Still Unequal, Less SeparateApr 5th, 2012 | By Mike Sitkowski
Edward Glaeser and Jacob Vigdor
In the wake of Sean F. Reardon and Kendra Bischoff’s study detailing troubling trends in income segregation in American cities, the Manhattan Institute’s Edward Glaeser and Jacob Vigdor strike a decidedly more optimistic tone in their new report, “The End of the Segregated Century: Racial Separation in America’s Neighborhoods, 1890-2010.” The report, released in January, finds residential racial segregation in the United States at its lowest level since 1910:
As of 2010, the separation of African-Americans from individuals of other races stood at its lowest level in nearly a century. Fifty years ago, nearly half the black population lived in what might be termed a ‘ghetto’ neighborhood, with an African-American share above 80 percent. Today, that proportion has fallen to 20 percent.

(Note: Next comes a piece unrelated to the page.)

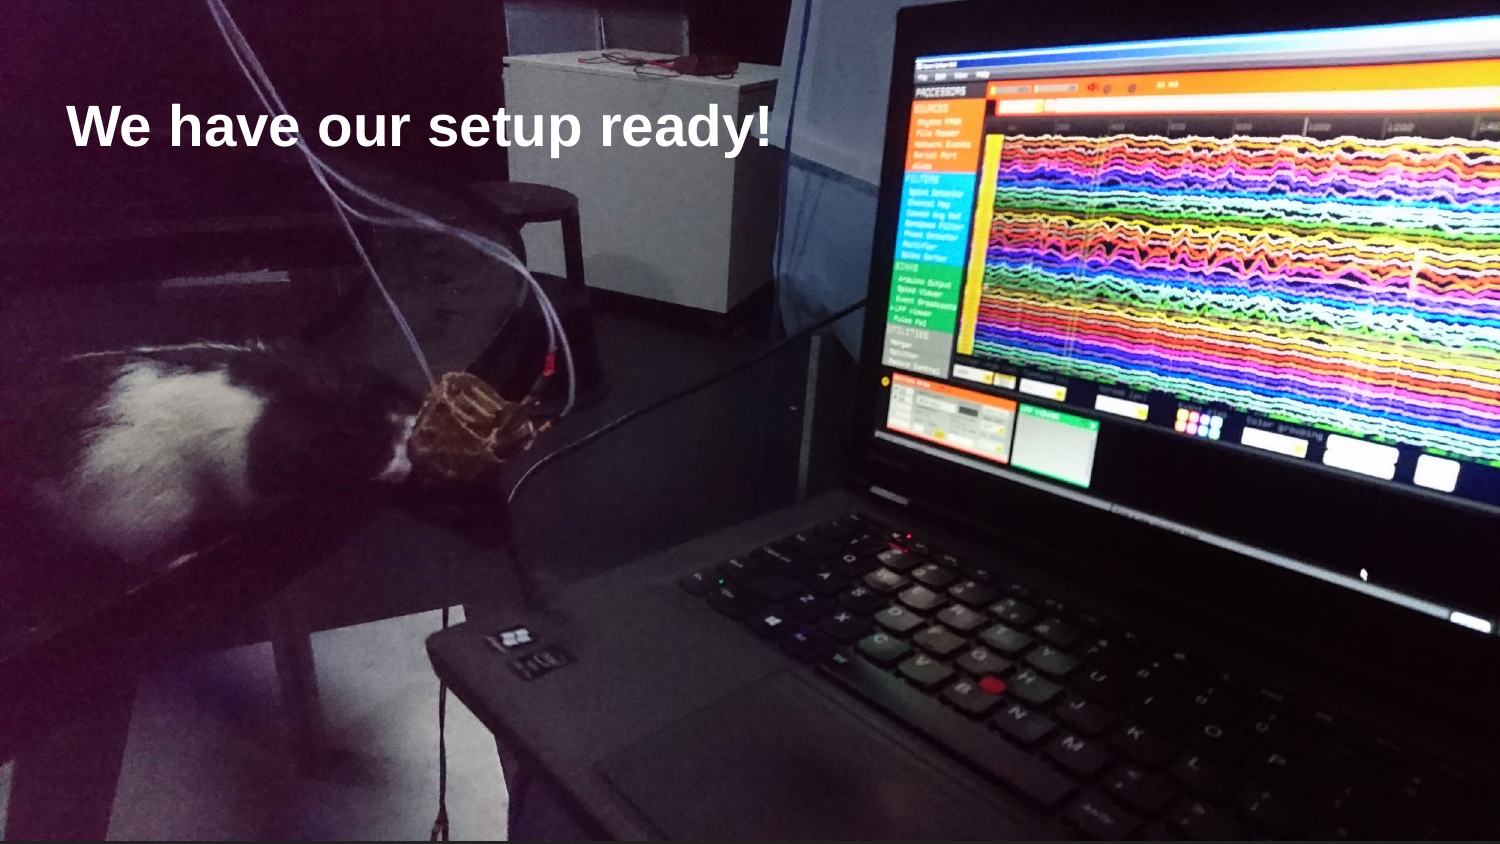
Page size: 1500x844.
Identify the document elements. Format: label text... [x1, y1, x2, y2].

Glaeser and Vigdor studied trends in racial segregation by examining Census data dating back to 1890. They find two periods of “radical transformation” in residential racial segregation: from 1910 to 1960, when segregation rose consistently due to black migration to northern cities and the public housing boom, and from 1970 to 2010,when fair housing laws, access to credit, and changing racial attitudes led to increased mobility among African Americans and rising racial integration throughout the United States.

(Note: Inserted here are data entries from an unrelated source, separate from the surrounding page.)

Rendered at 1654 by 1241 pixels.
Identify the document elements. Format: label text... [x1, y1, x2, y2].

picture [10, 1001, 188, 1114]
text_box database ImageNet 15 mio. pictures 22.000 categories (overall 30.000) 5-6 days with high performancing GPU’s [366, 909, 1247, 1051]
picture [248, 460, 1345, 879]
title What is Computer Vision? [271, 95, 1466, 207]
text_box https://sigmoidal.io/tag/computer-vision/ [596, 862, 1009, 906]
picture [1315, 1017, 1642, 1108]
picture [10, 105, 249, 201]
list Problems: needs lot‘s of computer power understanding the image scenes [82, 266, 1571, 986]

In 1960, according to the study, over 20 percent of U.S. neighborhoods (defined by Census tracts) reported zero black residents. By 2010, that number fell to less than 0.6 percent.

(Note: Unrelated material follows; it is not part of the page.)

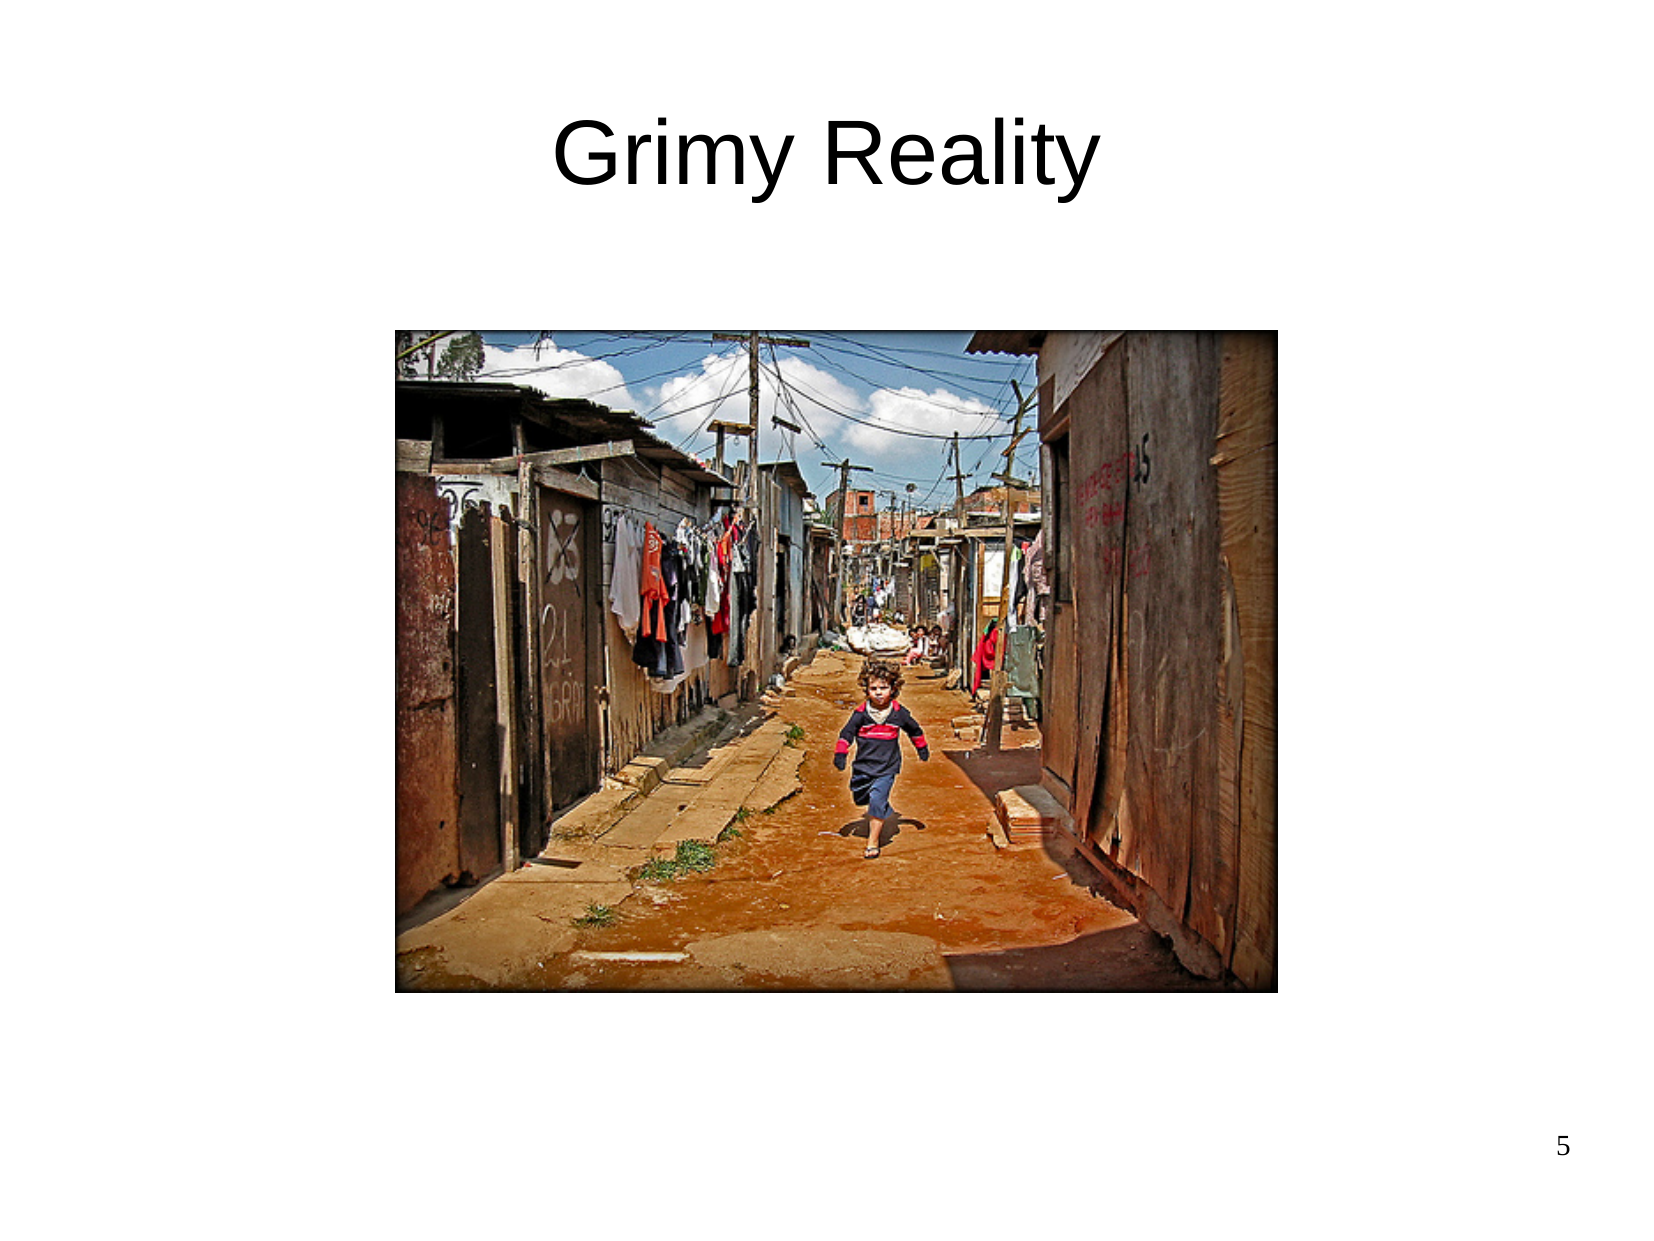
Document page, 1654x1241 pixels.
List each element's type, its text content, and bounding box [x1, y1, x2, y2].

title Grimy Reality [82, 49, 1571, 257]
picture [395, 330, 1278, 993]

Much of Glaeser and Vigdor’s study focuses on the decline in segregation from 2000 to 2010. Over this period, the authors find that segregation declined in the nation’s 85 largest metropolitan areas and in 522 of the nation’s 658 housing markets. The study also finds that cities with higher levels of segregation in 2000 experienced, on average, larger percentage declines in segregation by 2010. The authors cite the depopulation of ghettos, gentrification, an influx of Hispanic immigrants, and migration to less segregated Sun Belt cities as forces behind the trend in declining segregation.
Glaeser and Vigdor do argue that, though the progress of the last 40 years has undone the segregation caused by pre-Civil Rights era legislation and prevailing racial attitudes, it has not brought about the end of racial inequality. But they also refute the notion that residential segregation was the sole repressive force on African-American progress in the 20th century.
The decline in racial segregation from 1970 to 2010 found by Glaeser and Vigdor is particularly interesting given the recent findings by Reardon and Bischoff of dramatic increases in income segregation over the same period. Taken together, the studies seem to suggest that neighborhoods in metropolitan areas have, over the last 40 years, become less racially homogenous but more segregated by income.